Forum Moderators: open
It's important to me because I'm writing a regex editing tool in Javascript that creates long regular expressions that are ultimatelly used in a perl script. So when I see a unicode char in javascript that is actually ascii 150, things start getting funky. Took me a while to chase this one down.
thanks for any input.
Mark.
Characters 128-159 of Unicode is specificly disallowed from use in HTML by the HTML standard, which means that NCRs with these numbers are illegal. Most browsers will probably interpret these as if they were written using windows-1252 encoding, but that's just because there are tons of old pages that exploited bugs in pre-Unicode aware browsers, and not something you should rely on, even a little bit, in a new document.
The reason being that no characters are defined for this range, which is a consequence for the compatibility with Latin-1 (and the same for all ISO-8859-X character sets).
The position 150 from Windows-1252 appears to translate to Unicode 8211, so that can't be it either.
What exactly is the purpose of your script outputting a byte value of 150? What character set is the page encoded in where you run this script? It's not unlikely that you fell victim to a conceptual error, and might need to be doing something entirely different...
Thank you very very very much. I'm not sure if I could have solved this myself at all.

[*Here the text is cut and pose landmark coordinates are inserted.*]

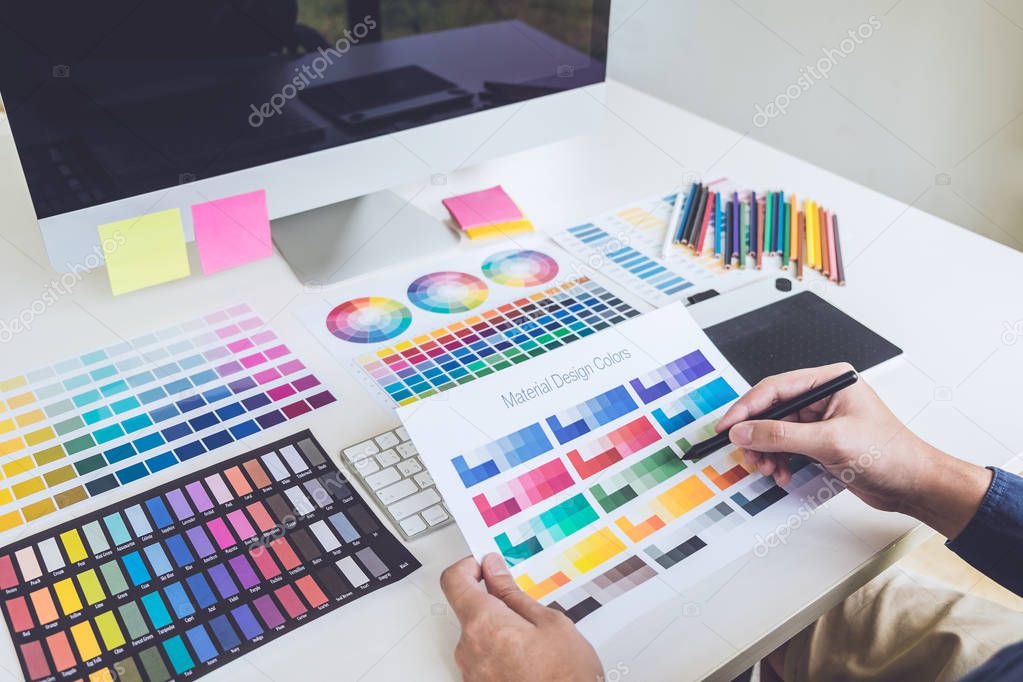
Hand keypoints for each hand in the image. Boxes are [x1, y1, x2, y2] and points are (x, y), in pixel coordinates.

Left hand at [440, 553, 602, 681]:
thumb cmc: (566, 677)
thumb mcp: (549, 622)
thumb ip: (513, 592)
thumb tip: (494, 569)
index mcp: (484, 623)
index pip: (454, 580)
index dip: (468, 566)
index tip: (484, 565)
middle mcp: (469, 649)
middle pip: (469, 610)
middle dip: (494, 605)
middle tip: (526, 613)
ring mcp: (471, 672)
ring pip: (478, 637)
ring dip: (499, 633)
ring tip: (534, 645)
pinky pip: (482, 660)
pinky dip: (500, 655)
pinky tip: (527, 661)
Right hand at [715, 363, 991, 537]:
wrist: (915, 485)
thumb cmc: (890, 454)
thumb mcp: (830, 442)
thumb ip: (781, 436)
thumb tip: (744, 431)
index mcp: (830, 381)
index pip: (775, 388)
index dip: (746, 408)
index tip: (727, 426)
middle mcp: (823, 397)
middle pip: (771, 410)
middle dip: (756, 435)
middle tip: (747, 454)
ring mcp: (820, 420)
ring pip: (774, 432)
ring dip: (766, 453)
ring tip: (768, 469)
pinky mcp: (819, 442)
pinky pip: (785, 448)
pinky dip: (779, 462)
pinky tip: (783, 474)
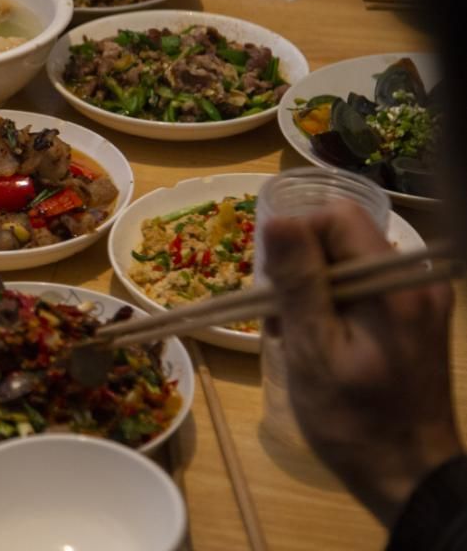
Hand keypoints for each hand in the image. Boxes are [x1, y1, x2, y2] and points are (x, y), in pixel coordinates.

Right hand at [262, 200, 461, 525]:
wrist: (408, 476)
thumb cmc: (353, 419)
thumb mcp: (313, 349)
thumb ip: (299, 281)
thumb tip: (277, 220)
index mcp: (396, 283)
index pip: (337, 218)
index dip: (295, 238)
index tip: (273, 285)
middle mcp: (416, 279)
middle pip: (342, 238)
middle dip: (300, 270)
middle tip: (279, 321)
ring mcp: (420, 299)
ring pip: (348, 264)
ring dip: (312, 292)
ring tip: (295, 338)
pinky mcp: (415, 317)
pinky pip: (363, 289)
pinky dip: (333, 307)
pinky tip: (319, 342)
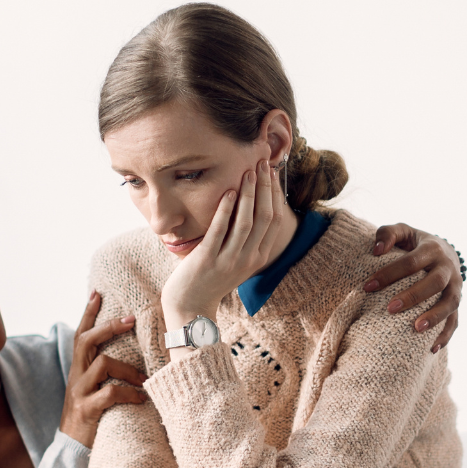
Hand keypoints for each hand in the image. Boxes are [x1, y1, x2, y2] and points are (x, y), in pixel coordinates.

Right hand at [60, 291, 147, 446]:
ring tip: (146, 379)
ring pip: (102, 364)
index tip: (97, 293)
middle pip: (86, 341)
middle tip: (131, 319)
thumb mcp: (92, 390)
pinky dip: (129, 394)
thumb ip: (104, 373)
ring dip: (128, 369)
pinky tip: (141, 399)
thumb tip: (131, 356)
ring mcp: (79, 393)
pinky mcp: (86, 410)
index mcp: (78, 370)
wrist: (71, 451)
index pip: (80, 335)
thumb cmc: (90, 418)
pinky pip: (109, 394)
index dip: (87, 314)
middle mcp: (76, 377)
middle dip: (108, 327)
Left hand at [161, 161, 290, 341]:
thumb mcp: (237, 259)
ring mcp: (230, 260)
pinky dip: (226, 209)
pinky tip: (227, 191)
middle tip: (263, 164)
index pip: (275, 219)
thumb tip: (251, 206)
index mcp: (259, 257)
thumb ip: (246, 238)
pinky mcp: (209, 259)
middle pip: (265, 216)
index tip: (272, 173)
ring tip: (248, 171)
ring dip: (248, 193)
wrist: (191, 304)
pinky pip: (220, 230)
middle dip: (265, 187)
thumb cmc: (212, 277)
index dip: (275, 193)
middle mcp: (249, 258)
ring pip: (246, 221)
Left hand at [364, 224, 462, 351]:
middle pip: (435, 282)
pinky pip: (455, 320)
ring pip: (451, 302)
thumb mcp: (403, 232)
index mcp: (432, 249)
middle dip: (414, 296)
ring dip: (435, 316)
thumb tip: (376, 251)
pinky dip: (446, 335)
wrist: (445, 251)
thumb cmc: (415, 244)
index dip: (389, 273)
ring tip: (416, 329)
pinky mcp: (457, 302)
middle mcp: (448, 268)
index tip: (367, 286)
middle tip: (390, 308)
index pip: (411, 262)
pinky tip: (431, 348)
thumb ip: (387, 234)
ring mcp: (456, 286)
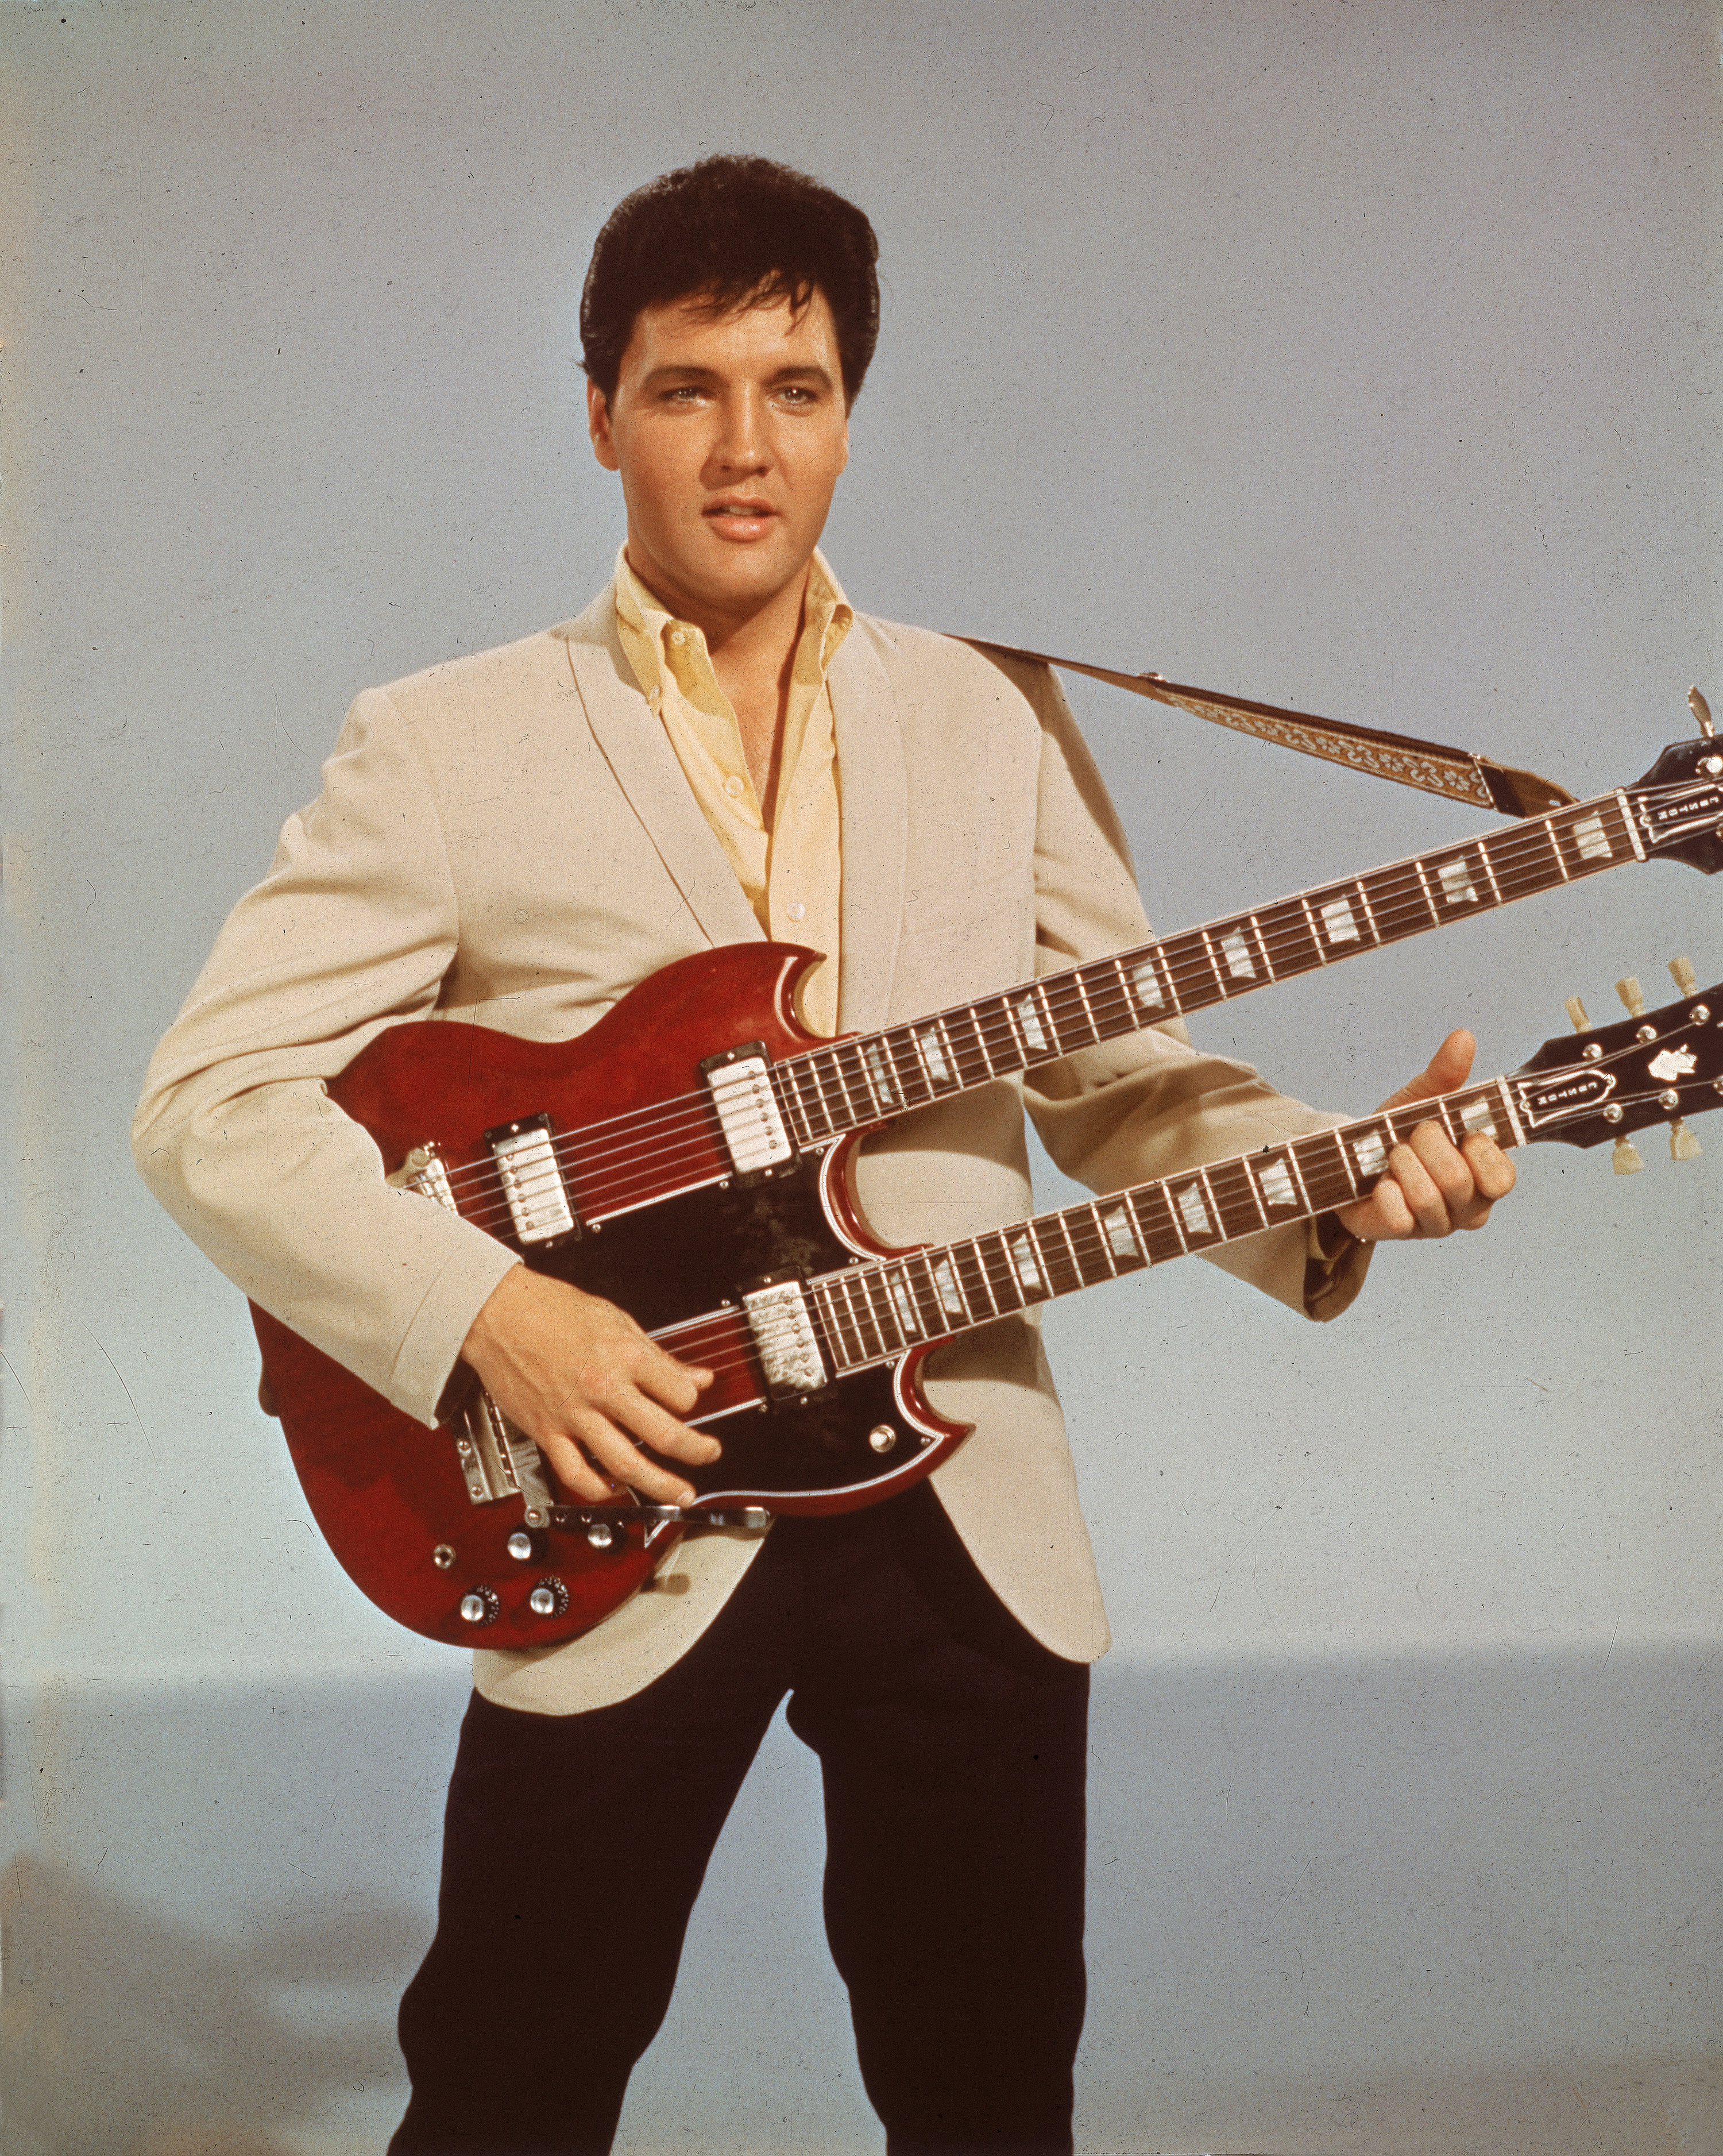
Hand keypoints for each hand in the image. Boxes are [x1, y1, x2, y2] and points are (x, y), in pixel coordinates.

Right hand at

It's Windows 1252 and here's the spec giving the unicode equivalents. As you can see 0x96 (decimal 150) is unicode 0x2013.
[microsoft.com...]
I'm writing regex parsers for other peoples pages. So I dont control the charset at all. Many of these pages do not specify charsets. So the browsers are assuming the extended ascii is Windows-1252 and converting it to unicode. This is the case for both Mozilla on Linux and IE on Windows 98. (wierd that moz defaults to a MS codepage, but anyway).
So to solve this I'm simply going to put a lookup table in my javascript so when my js sees the already converted unicode char, it converts it back to the ascii value, and adds that to the regex which will be used in a perl script on the raw data to do the actual parsing.
Thank you very very much.
Ah, but that's not how you presented it at first. The hexadecimal value 0x2013 is of course equivalent to decimal 8211. So you see that the unassuming characters "0x" make a very big difference in understanding your problem!
So the browsers are assuming the extended ascii is Windows-1252 and converting it to unicode. This is the case for both Mozilla on Linux and IE on Windows 98. (wierd that moz defaults to a MS codepage, but anyway).
Sounds like the JavaScript engines do that conversion based on the charset of the underlying page. But anything is good enough as long as it produces the result you need, eh?
when my js sees the already converted unicode char, it converts it back to the ascii value,
Please do yourself a favour and stop calling byte values beyond 128 "ASCII". They're not. I'm not quite sure what charset they belong to in your case (most likely the same as the processed page), but you're only confusing yourself and others when you call them "ASCII".